Under most circumstances affordable housing will have a lower gross development value than housing for private sale. When calculating the value of affordable housing within a larger development, registered valuers and developers will generally consider what a registered provider would pay for the homes in a competitive sale once agency fees have been deducted. A registered provider will usually consider the NPV of the homes to be acquired. This means they take account of the rental income, deduct management and maintenance costs and apply a discount rate.
Registered providers and local authorities often have access to grant funding to deliver affordable homes where these are being provided above the planning requirement threshold, through investment programmes administered by the GLA and Homes England. Other subsidies may also be applicable, either from a registered provider’s existing asset portfolio or a Local authority’s Right to Buy receipts. Registered providers can often claim stamp duty land tax (SDLT) relief on land purchased for the purpose of affordable housing development. In addition, affordable homes consented through planning are not normally subject to Community Infrastructure Levies (CIL). The impact of these subsidies and reliefs can go some way to mitigate the difference between the price a registered provider or local authority might pay for a site compared to the price payable by a housebuilder or developer, especially in mid to lower value areas.
A viability assessment is used where a landowner wishes to make the case that a site is not economically viable for residential development unless the proportion of affordable housing is dropped to below the threshold required in local and/or regional planning policy.
The approach to valuing the land in the first instance follows the same rules as a land valuation described above. A planning authority will require that the land valuation should take account of local planning policy including affordable housing thresholds. The LPA will take account of a site’s Existing Use Value plus a premium for the landowner when benchmarking the value of the land and where this is lower than the Gross Development Value of the land a scheme is deemed to be viable.

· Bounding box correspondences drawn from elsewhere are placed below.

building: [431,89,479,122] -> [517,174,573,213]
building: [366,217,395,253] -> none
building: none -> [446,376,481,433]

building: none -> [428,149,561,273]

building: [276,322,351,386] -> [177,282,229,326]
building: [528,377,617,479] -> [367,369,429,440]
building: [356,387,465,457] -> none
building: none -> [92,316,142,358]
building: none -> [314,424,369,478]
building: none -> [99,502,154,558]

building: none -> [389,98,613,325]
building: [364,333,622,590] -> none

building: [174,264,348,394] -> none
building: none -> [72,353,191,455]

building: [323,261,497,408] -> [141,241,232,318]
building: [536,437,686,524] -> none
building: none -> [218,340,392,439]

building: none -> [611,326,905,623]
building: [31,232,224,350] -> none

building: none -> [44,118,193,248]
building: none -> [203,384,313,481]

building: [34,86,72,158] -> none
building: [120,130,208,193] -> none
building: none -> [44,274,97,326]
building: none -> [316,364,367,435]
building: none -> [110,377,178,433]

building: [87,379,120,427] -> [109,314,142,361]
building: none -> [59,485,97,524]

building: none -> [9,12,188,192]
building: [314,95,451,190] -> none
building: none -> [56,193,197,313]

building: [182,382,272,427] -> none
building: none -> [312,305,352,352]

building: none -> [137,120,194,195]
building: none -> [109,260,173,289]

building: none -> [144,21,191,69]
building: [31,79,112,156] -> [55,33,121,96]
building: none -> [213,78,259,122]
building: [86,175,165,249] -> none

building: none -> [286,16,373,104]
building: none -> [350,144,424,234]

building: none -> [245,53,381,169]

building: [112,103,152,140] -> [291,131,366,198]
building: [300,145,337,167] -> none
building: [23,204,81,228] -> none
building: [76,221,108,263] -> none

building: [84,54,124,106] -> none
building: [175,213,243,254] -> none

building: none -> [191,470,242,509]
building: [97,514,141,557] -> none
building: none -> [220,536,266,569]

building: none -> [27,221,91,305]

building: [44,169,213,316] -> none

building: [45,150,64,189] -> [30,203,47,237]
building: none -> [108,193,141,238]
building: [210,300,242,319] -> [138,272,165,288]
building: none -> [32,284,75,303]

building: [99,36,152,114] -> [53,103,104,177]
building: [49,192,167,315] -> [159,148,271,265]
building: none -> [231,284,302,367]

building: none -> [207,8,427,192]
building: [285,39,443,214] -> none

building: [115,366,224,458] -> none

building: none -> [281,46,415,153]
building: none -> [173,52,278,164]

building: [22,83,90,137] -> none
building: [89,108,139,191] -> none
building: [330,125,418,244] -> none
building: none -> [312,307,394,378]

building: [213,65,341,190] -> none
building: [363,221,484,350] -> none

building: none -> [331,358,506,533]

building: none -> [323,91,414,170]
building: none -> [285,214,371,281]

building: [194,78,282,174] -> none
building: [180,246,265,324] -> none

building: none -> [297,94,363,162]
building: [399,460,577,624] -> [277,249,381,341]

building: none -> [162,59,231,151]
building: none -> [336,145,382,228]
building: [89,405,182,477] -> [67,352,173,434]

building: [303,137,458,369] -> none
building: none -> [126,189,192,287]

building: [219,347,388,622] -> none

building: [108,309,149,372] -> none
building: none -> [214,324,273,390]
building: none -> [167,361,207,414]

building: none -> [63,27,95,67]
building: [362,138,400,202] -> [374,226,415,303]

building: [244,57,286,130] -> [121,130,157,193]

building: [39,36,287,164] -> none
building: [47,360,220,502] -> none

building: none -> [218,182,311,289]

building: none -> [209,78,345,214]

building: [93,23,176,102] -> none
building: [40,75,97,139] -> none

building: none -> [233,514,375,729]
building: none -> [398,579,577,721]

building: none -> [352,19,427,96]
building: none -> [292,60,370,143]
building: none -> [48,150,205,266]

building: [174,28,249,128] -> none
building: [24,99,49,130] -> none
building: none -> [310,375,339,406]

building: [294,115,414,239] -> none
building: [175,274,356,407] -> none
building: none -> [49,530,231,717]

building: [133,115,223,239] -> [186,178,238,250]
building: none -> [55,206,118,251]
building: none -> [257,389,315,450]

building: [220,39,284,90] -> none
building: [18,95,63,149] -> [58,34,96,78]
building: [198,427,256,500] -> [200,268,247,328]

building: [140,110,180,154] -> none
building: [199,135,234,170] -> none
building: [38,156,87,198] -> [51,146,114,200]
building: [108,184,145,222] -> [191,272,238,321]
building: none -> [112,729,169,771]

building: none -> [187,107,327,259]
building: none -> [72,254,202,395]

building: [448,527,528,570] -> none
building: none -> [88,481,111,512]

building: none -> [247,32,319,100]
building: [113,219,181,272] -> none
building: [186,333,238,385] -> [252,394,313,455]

Therefore, an NHS estate owner’s requirement for a certain quantum of receipt is not sufficient justification for a lowering of the affordable housing threshold, unless a convincing argument can be presented to the LPA that it is not economically viable to bring the site forward for development at the current threshold. The LPA may be willing to accept an argument that the cross subsidy required from the receipt for disposal of the land to provide new health facilities should be given more weight than the requirement for affordable housing. Such an argument is far more likely to be accepted if the NHS estate owner has engaged early with the local authority and worked to deliver their plans in partnership with STPs, and other local partnerships, such as those supported by One Public Estate.
Engaging with the LPA early is often key to success. NHS estate owners are encouraged to work in partnership with their local authority and other public sector providers to deliver both optimal value for the disposing landowner and good planning outcomes on surplus sites.